Sama halnya saat kita terlalu mengharapkan seseorang yang bukan menjadi takdir kita. Tentu saja itu hal bodoh yang kerap dilakukan seseorang saat menantikan orang-orang yang sebenarnya bukan menjadi milik kita.
Memang, jodoh itu di tangan Tuhan namun sebagai manusia kita harus berusaha mencari. Meskipun sudah berusaha semaksimal mungkin, kadang jodoh tak juga didapatkan. Hingga akhirnya cara-cara khusus pun dilakukan oleh seseorang demi mendapatkan orang-orang yang diinginkan.
Seperti salah satunya dengan melakukan ritual-ritual tertentu. Seperti kita ketahui, Indonesia kaya akan budaya dan keanekaragaman terutama di daerah Jawa. Tidak sedikit ritual dilakukan oleh sebagian warganya untuk dengan mudah mendapatkan orang yang diinginkan atau bisa bikin enteng jodoh.

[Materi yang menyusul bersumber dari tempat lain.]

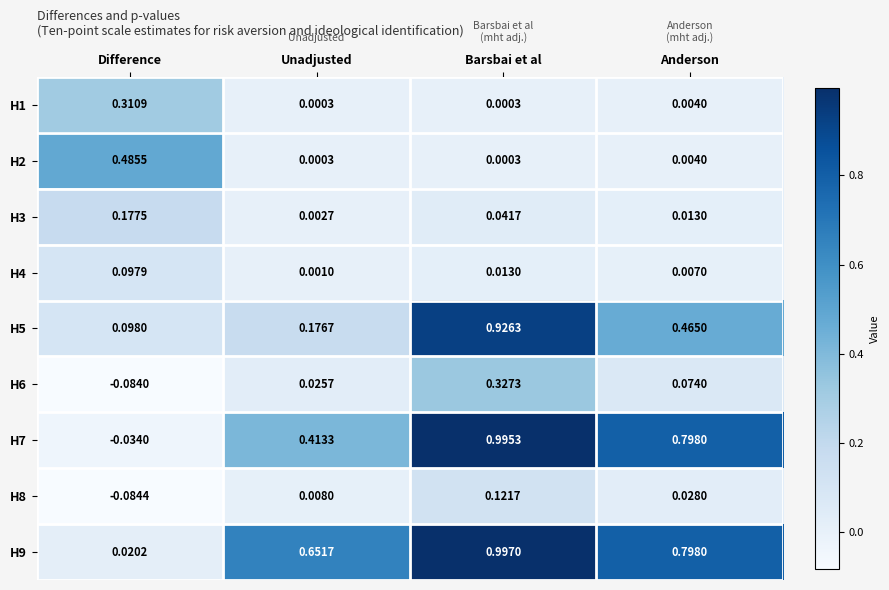

Is the value of H5 at Difference greater than the value of H6 at Unadjusted?

Yes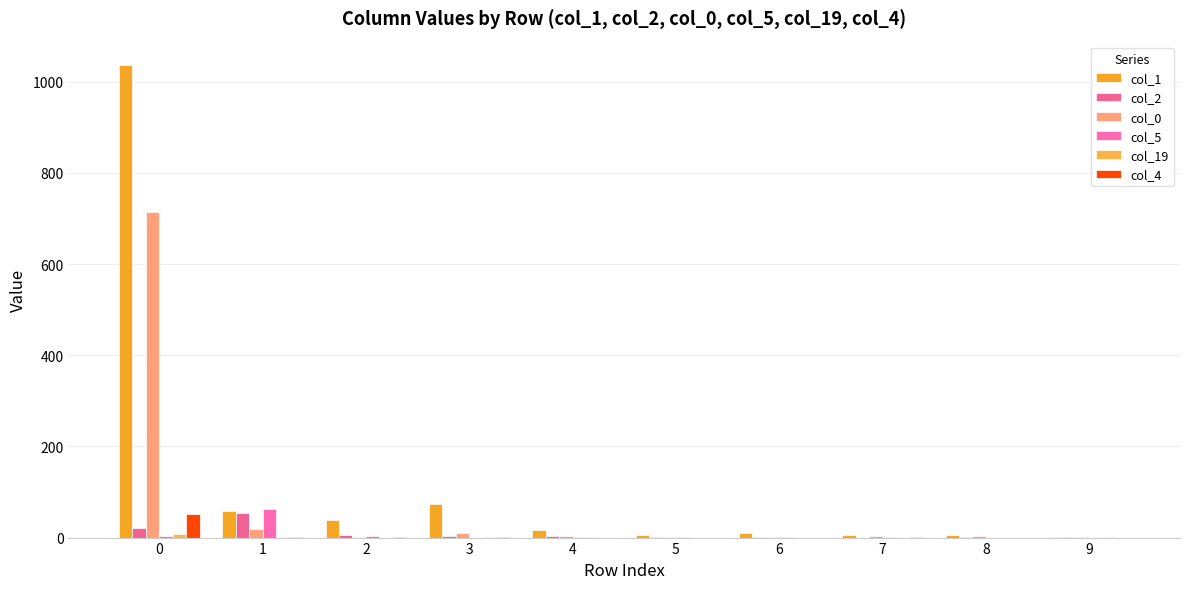

What is the sum of the col_0 values at 5 and 7?

5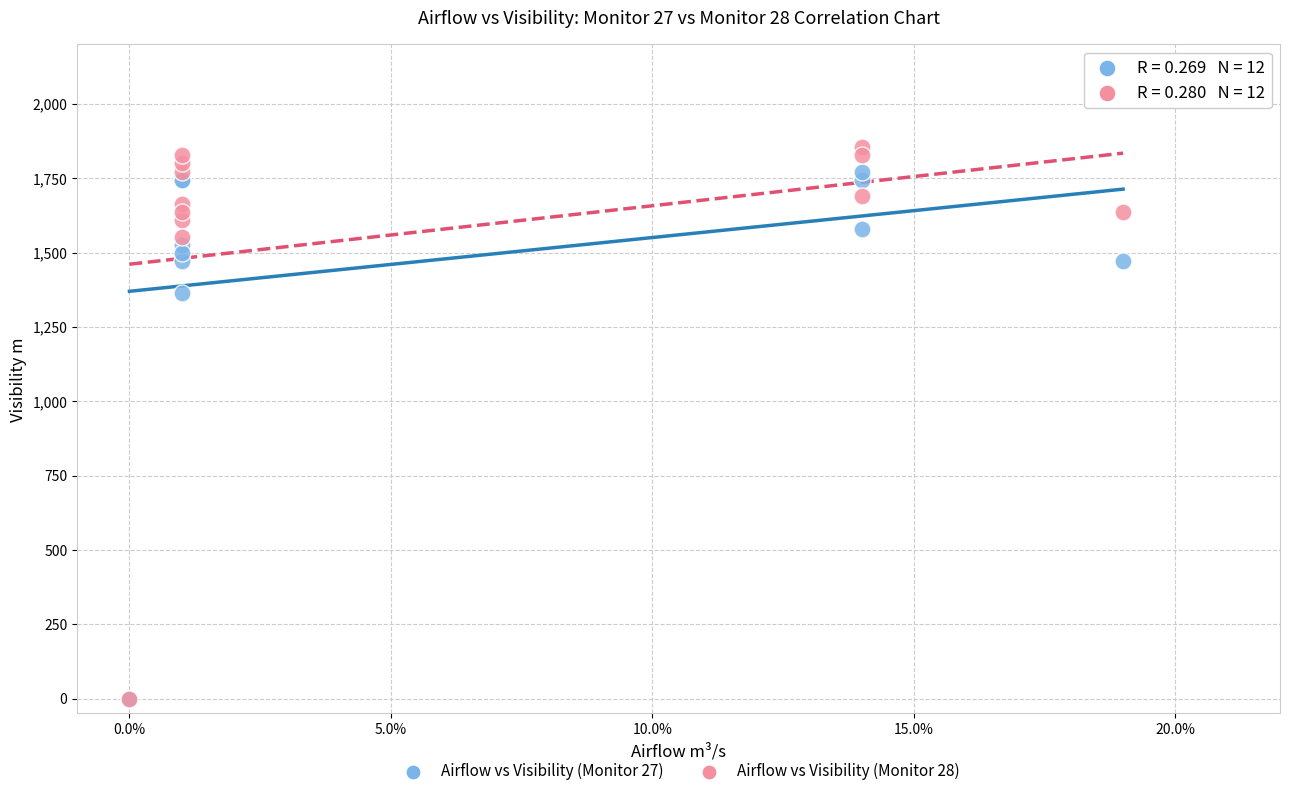

Across all series, what Y value is closest to 927?

1363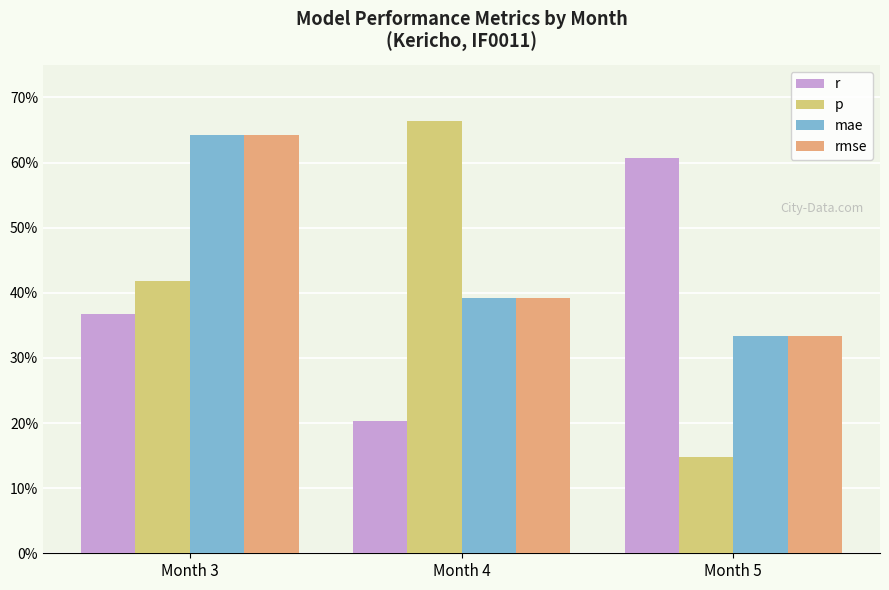

What are all the series names shown in the legend?

r, p, mae, rmse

Dari berbagai ritual yang ada di Jawa, Pati Geni menjadi salah satu paling terkenal dan masih dilakukan hingga saat ini. Banyak yang percaya kalau ritual ini sanggup memberikan seseorang kemudahan dalam jodoh. Bahkan, katanya jodoh macam apa pun bisa didapatkan hanya dengan melakukan ritual ini.
Ilustrasi meditasi
- Freewallpaper
Menurut berbagai sumber, Pati Geni ini merupakan sebuah ritual berbentuk puasa yang tidak mudah dilakukan untuk semua orang. Fisik terutama, harus benar-benar kuat karena ritual ini bisa dikatakan sangatlah ekstrem. Tapi, setelah selesai nanti, khasiatnya sangat luar biasa terasa bagi yang menjalaninya. Anda pasti penasaran dengan ritual Pati Geni bukan? Simak selengkapnya ulasan berikut ini.
Ritual Pati Geni Luar Biasa Sangat Berat
Ritual satu ini tidak ada bedanya dengan Mutih, Ngebleng, atau Ngeluwang, di mana dilakukan dengan cara berpuasa.
Dalam ritual ini sang pelaku harus menahan lapar dan haus, selain itu mereka juga diharuskan untuk memadamkan api. Maksudnya adalah dengan menghilangkan segala nafsu untuk sementara. Orang Jawa sendiri memang menganalogikan nafsu sebagai api atau geni.